But damage has been done. No matter what trade deals are done – and no matter whether China comes to the table – the impact will have long-lasting consequences.
Trade patterns around the world have been changed, and you can be sure that from Europe to South America, new deals are being struck – deals that leave America on the fringe.
Major American companies will take a while to re-allocate capital to manufacturing in the United States, assuming they can get raw materials and component parts at a reasonable cost. And assuming they can find labor in the U.S. to build their products at a reasonable cost.
Some small businesses will simply go out of business, unable to absorb the higher costs that go into their products. Some employers will cut jobs, as consumer spending slows and reallocates priorities.
The Stock Market and The Economy
The stock market reacts instantly. The economy will take longer to assess the impact – even if some tariffs are rescinded. That’s why it’s difficult to predict the effect on corporate sales and profits – the two things the market looks at to evaluate stock prices.
The stock market is always right – a lesson taught to me years ago by a wise old trader. And the corollary to that statement is that it’s unwise (unless you’re a full-time trader by profession) to try to “beat” the market.
Over the long run – the past 100 years — there has never been a 20-year period when you would have lost money in a diversified portfolio of large company American stocks with dividends reinvested, according to the Ibbotson market historians.
So your only question must be: How long is YOUR long run?
Your Investments
If you are under 45 and contributing regularly to your 40l(k) or similar retirement plan at work or in an IRA, then your time horizon should far exceed the 20-year historic “safe” period.
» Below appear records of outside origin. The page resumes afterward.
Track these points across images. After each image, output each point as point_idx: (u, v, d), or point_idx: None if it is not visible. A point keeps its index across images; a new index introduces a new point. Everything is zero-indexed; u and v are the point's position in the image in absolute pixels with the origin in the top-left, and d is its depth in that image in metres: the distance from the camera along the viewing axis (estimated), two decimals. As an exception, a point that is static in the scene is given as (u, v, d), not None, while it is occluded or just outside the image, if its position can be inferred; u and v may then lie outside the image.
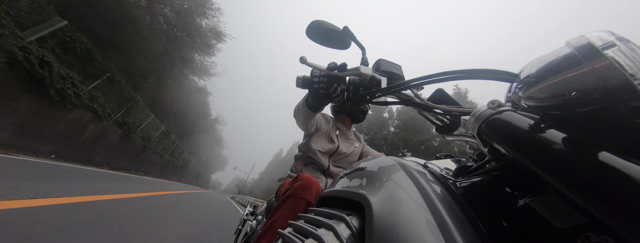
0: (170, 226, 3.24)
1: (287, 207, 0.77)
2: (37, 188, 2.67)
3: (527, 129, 0.27)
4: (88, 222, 2.24)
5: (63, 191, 2.96)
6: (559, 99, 0.25)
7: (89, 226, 2.16)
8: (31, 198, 2.28)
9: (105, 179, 5.49)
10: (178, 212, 4.66)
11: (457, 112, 0.46)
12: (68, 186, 3.33)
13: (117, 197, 3.87)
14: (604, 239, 0.22)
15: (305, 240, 0.39)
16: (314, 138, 1.28)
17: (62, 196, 2.72)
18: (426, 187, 0.35)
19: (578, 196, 0.21)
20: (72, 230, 1.93)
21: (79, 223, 2.12)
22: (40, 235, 1.66)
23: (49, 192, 2.71)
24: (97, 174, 5.91)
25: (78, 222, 2.14)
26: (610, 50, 0.22)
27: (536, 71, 0.27)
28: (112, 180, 5.69)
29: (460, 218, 0.29)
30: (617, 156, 0.20)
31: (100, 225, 2.30)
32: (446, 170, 0.46)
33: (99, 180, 4.86)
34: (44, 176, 3.47)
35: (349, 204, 0.43)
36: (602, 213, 0.20)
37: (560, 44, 0.26)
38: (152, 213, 3.61)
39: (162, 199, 5.56)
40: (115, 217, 2.72)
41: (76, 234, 1.89)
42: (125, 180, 6.82)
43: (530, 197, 0.28)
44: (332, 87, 0.64)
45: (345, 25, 0.70)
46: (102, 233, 2.10)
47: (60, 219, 2.06)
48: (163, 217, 3.66)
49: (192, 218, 4.49)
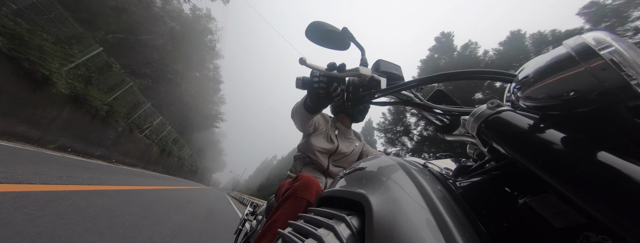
0: (195, 204, 6.01)
1: (287, 206, 0.78)
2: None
3: (526, 129, 0.28)
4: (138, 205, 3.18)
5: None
6: (557, 99, 0.25)
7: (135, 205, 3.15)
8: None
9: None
10: (199, 196, 8.93)
11: (457, 112, 0.46)
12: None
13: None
14: (603, 238, 0.22)
15: (305, 240, 0.39)
16: (313, 138, 1.28)
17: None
18: (426, 186, 0.35)
19: (577, 195, 0.21)
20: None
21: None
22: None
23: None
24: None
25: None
26: (607, 51, 0.22)
27: (534, 71, 0.27)
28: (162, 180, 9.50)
29: (460, 218, 0.29)
30: (615, 156, 0.21)
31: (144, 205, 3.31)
32: (446, 170, 0.46)
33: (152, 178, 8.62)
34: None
35: (349, 204, 0.43)
36: (601, 213, 0.20)
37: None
38: (182, 198, 6.22)
39: (183, 191, 8.76)
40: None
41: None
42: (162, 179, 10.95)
43: (530, 196, 0.28)
44: (332, 87, 0.64)
45: (344, 26, 0.70)
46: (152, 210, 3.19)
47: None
48: (189, 199, 6.50)
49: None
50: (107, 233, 1.82)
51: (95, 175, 4.14)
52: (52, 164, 3.69)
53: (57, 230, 1.54)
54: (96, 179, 3.76)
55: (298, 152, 1.34)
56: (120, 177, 5.38)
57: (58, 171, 3.30)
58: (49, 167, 3.32)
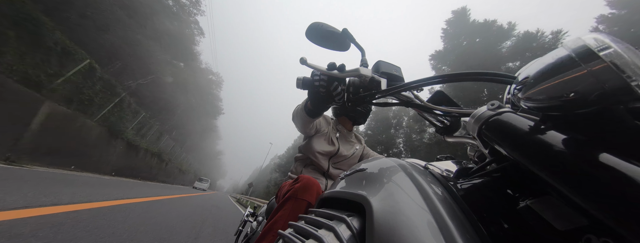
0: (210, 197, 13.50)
1: (288, 208, 0.77)
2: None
3: (527, 130, 0.27)
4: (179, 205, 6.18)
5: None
6: (557, 100, 0.25)
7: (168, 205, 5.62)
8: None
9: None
10: (211, 196, 16.28)
11: (457, 114, 0.46)
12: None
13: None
14: (605, 241, 0.22)
15: (305, 241, 0.39)
16: (314, 140, 1.27)
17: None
18: (427, 188, 0.35)
19: (579, 197, 0.21)
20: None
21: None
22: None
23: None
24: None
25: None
26: (607, 52, 0.22)
27: (534, 73, 0.27)
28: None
29: (461, 220, 0.29)
30: (617, 157, 0.21)
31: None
32: (447, 171, 0.46)
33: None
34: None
35: (349, 205, 0.43)
36: (603, 215, 0.20)
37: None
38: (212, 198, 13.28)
39: (207, 195, 16.13)
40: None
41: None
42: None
43: (531, 198, 0.28)
44: (332, 86, 0.63)
45: (344, 27, 0.71)
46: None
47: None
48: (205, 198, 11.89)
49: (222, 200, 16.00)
50: (180, 226, 3.24)
51: (144, 191, 6.70)
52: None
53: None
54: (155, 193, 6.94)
55: (299, 153, 1.34)
56: (177, 191, 10.22)
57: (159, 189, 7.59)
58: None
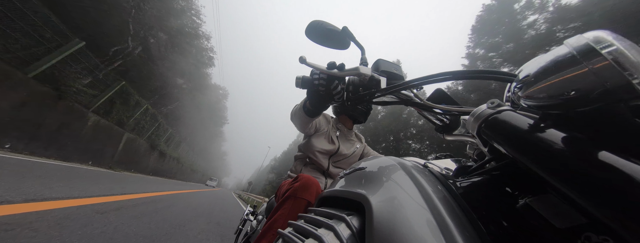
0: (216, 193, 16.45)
1: (287, 207, 0.77)
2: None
3: (526, 129, 0.27)
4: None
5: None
6: (558, 99, 0.25)
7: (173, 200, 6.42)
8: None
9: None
10: (218, 192, 19.55)
11: (457, 112, 0.46)
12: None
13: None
14: (604, 239, 0.22)
15: (305, 240, 0.39)
16: (314, 139, 1.27)
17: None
18: (426, 186, 0.35)
19: (578, 195, 0.21)
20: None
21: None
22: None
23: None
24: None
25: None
26: (609, 50, 0.22)
27: (535, 71, 0.27)
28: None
29: (461, 218, 0.29)
30: (616, 155, 0.20)
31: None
32: (446, 170, 0.46)
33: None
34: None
35: (349, 204, 0.42)
36: (602, 213, 0.20)
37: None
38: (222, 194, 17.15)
39: (216, 191, 21.05)
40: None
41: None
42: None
43: (531, 196, 0.28)
44: (332, 84, 0.63)
45: (344, 26, 0.70)
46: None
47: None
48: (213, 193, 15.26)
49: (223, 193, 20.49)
50: (193, 215, 4.06)
51: (174, 187, 8.49)
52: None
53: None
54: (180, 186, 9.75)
55: (299, 152, 1.34)
56: (195, 187, 13.43)
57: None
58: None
You won’t retire for at least 20 years, and you’ll likely live another 20 years during your retirement.
In that case, you must keep investing into your plan — no matter how scary the stock market looks in any one month. Make it automatic and don’t disrupt the flow of money into the stock market. After all, your fixed $300 contribution buys more shares when prices are down!
If you’re closer to retirement, and the stock market gyrations are concerning, this is a good time to re-evaluate the investment choices inside your retirement plan – even while maintaining your exposure to the stock market.
Most 40l(k) plans don’t have a money market mutual fund as an alternative, because these plans are designed to grow your money over the long run for retirement. But many do have a short-term bond fund, or perhaps a more conservative stock fund, such as an equity-income fund.
If you’ve defaulted to a “target date” retirement fund inside your plan, be sure to take a look at exactly how conservatively that fund is invested. As you are just a few years from retirement, it may have a greater allocation to the stock market than makes you comfortable. It’s easy to switch some of that money to the short-term bond fund.
Advice for Retirees
Your entire investment perspective changes once you’re retired. Instead of benefiting from lower stock prices as you invest more money, you’re suddenly faced with the cold fact that this is it – all the money you’re ever going to have. Losing even a portion becomes extremely painful.
By now, you should have rolled out of your old company 40l(k) plan into an IRA, where you have a wider choice of investment alternatives, including a government securities money market fund. Haven’t rolled over yet? Read this column with rollover instructions.
It’s your job (or that of your trusted fiduciary advisor) to figure out the balance between the growth that stocks have always provided over the long run and the peace of mind you need to not panic at exactly the wrong time.
There’s an old stock market saying: “Sell down to the sleeping point.” That point is different for everyone, based not only on how much money you have in your retirement investments, but on your own personal risk tolerance. And you never really find that point of “risk tolerance” until the downside stares you in the face.
You just had a closeup look at risk. Bear markets have taken the market down 50% twice during this century – 2000, and 2007. That’s not a forecast; that’s history. No one knows the ultimate impact of today’s global readjustment on the U.S. stock market.
But at this stage of your life, are you willing to risk it? That’s the question to ask. And that’s The Savage Truth.